§ Selection
───
Policy Guidance: It offers specific, evidence-based recommendations to central banks, regulators, and finance ministries on how to strengthen financial oversight and build capital buffers.
Sector Analysis: It evaluates the resilience of critical sectors, including the banking system, insurance companies, and the rapidly growing "Shadow Banking" (NBFI) sector.
Emerging Trend Monitoring: The GFSR tracks modern threats to stability, such as climate change risks, cybersecurity vulnerabilities, and the impact of digital assets (cryptocurrencies and stablecoins) on the traditional financial system.
Integration with other Flagships
The GFSR does not work in a vacuum. It draws out the financial ramifications of the economic issues highlighted in the World Economic Outlook (WEO). While the WEO focuses on growth and inflation, the GFSR focuses on the "plumbing"—the financial markets and institutions that make that growth possible.
───
§ Data
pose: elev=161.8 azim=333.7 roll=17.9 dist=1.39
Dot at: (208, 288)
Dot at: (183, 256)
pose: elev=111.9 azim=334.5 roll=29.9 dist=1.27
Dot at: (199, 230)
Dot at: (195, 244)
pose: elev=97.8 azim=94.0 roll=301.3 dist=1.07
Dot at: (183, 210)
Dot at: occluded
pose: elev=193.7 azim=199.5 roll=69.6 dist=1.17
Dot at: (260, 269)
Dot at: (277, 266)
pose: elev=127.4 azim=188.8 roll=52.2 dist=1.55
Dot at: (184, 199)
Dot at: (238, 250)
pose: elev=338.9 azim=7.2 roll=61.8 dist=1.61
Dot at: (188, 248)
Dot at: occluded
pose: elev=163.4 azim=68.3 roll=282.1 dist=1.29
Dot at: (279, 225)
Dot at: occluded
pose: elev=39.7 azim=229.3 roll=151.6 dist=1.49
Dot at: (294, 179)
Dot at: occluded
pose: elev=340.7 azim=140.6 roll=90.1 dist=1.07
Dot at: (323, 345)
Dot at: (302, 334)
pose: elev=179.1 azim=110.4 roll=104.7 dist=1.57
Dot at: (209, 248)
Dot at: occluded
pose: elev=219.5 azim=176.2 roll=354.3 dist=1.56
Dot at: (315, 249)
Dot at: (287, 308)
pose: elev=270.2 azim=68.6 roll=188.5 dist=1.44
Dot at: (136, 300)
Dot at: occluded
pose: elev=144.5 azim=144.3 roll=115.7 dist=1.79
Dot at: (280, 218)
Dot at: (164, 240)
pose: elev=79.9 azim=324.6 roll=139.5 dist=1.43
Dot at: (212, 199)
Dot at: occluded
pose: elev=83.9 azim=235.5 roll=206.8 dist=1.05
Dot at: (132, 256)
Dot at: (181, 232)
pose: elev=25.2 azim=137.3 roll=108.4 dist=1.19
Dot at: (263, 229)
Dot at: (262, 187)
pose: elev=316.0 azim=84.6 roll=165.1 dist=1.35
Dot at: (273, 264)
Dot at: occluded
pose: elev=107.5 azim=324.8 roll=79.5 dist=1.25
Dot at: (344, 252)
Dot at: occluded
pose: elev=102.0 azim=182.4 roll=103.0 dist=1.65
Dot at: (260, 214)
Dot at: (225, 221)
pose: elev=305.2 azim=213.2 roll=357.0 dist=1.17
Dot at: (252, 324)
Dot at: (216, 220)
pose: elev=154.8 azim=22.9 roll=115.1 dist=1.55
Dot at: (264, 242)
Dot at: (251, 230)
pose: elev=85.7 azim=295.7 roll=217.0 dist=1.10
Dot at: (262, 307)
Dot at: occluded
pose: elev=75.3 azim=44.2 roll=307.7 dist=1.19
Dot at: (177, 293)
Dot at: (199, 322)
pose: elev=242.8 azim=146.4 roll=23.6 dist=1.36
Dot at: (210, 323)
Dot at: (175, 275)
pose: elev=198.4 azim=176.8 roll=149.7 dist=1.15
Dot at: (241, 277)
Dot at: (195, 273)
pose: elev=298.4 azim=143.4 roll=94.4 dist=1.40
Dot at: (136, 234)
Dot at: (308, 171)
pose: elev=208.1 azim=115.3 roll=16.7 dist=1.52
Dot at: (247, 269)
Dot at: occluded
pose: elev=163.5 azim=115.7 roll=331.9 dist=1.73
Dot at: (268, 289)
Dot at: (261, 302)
───
§ Exercise details
Please reproduce the GFSR passage above word for word, starting at "Policy Guidance: It" and stopping after "build capital buffers.".

§ Solution below
Policy Guidance: It offers specific, evidence-based recommendations to central banks, regulators, and finance ministries on how to strengthen financial oversight and build capital buffers.